Ode To A Silly Dibbun

This entry was originally posted on my old blog.

"I don't need no one to tell me about Heaven
I look at my daughter and I believe..."

Words by Ed Kowalczyk, song by Live.


I'm not a religious man. After examining my beliefs, you couldn't call me a Christian. I've always considered myself spiritual, though. I'm probably more agnostic than atheist. I believe in the concept of God, if not in the actual existence of said Being. I believe that God is a state of mind, that He exists differently (or not at all) for everyone depending on their own needs and belief. Personally, I don't believe most of the New Testament or in the existence of Heaven or Hell. I believe when we die, we die. I'd like to believe in reincarnation, I would like to believe the Bible is factually true, but I don't.

That having been said, I understand why ancient people created religion. They looked about them, at a world they didn't understand and couldn't comprehend, and had to ascribe a motive for it. Why did it rain? Where did the thunder come from? What is out there? They looked around them and felt awe, and the only thing to do was to assume that "someone" was responsible for it all, and to worship that "someone". At its most basic level, I believe religion is a repository for awe.

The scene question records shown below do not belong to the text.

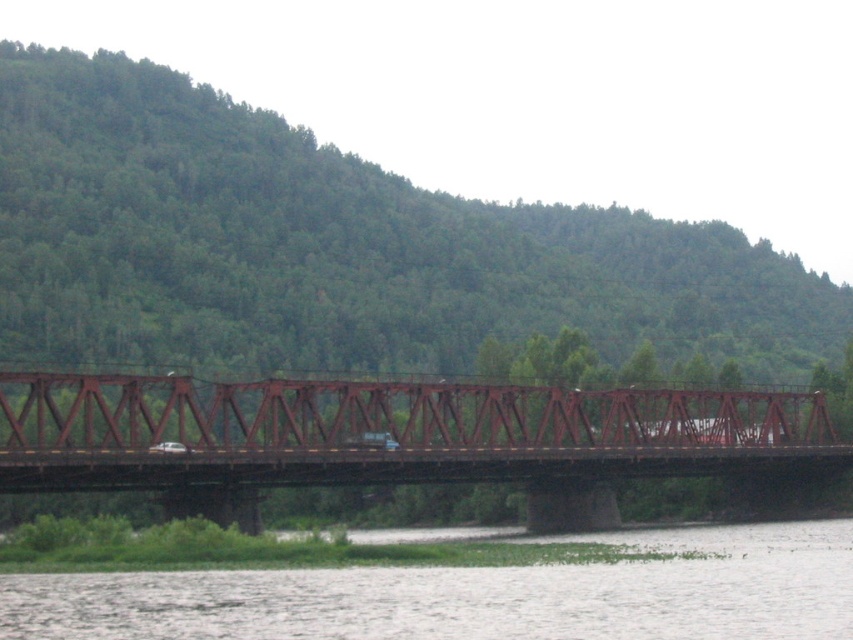
Question: Is rusty metal bridge at center closer to camera compared to white water at lower center?

Choices:
 (A) no
 (B) yes

Answer: (A)

Question: Among these objects, which one is farthest from the camera?

Choices:
 (A) rusty metal bridge at center
 (B) white water at lower center

Answer: (A)

Question: Is rusty metal bridge at center wider than white water at lower center?

Choices:
 (A) no
 (B) yes

Answer: (B)

Question: Where is rusty metal bridge at center located in relation to white water at lower center in the image?

Choices:
 (A) right
 (B) left

Answer: (B)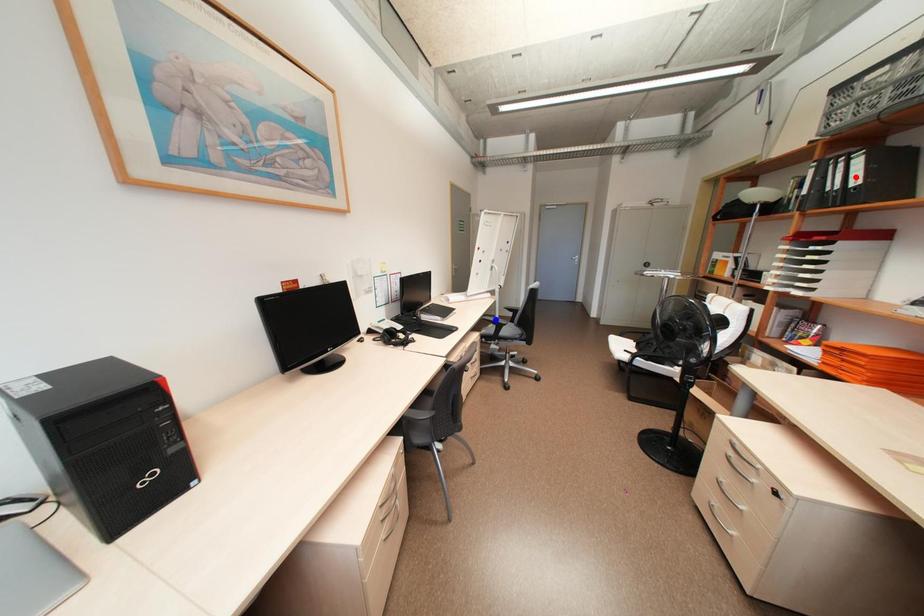
Question: Two points are marked on the image. Which point is closer to the camera?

I do understand that, but until recently I had never felt it myself. I'm more intellectual than philosopher. When I see rain, I don't think God, I think cumulonimbus clouds and atmospheric pressure and fronts. I have romantic notions, but tend to be matter-of-fact about the world around me. However, I have a daughter. That has changed things.

She is three, and is the most beautiful, amazing thing in my life. She lives with her mom so I only see her every other weekend. I live for those moments. I feel the hole in my heart when she's not around, and when she tells me, "Daddy, we're buddies!" that hole fills and my heart soars so high I can't see the ground. She's my Silly Girl, my Dibbun (thanks for a great word, Brian Jacques), and my best friend. Without any irony whatsoever, I say too that she's a miracle. When I'm with her, when I hear her laugh, or watch her dance, or hold her tiny hand, I feel awe, for the first time in my life. I finally understand why people believe in God. I am closer to God when she's around than I have ever been before. It's not enough to make me believe like Ed does, but it's enough to make me understand what belief could be about. She broadens my horizons and makes me more complete than I ever have been before.

I love my daughter and am so proud to be a daddy. Just thought you'd all like to know.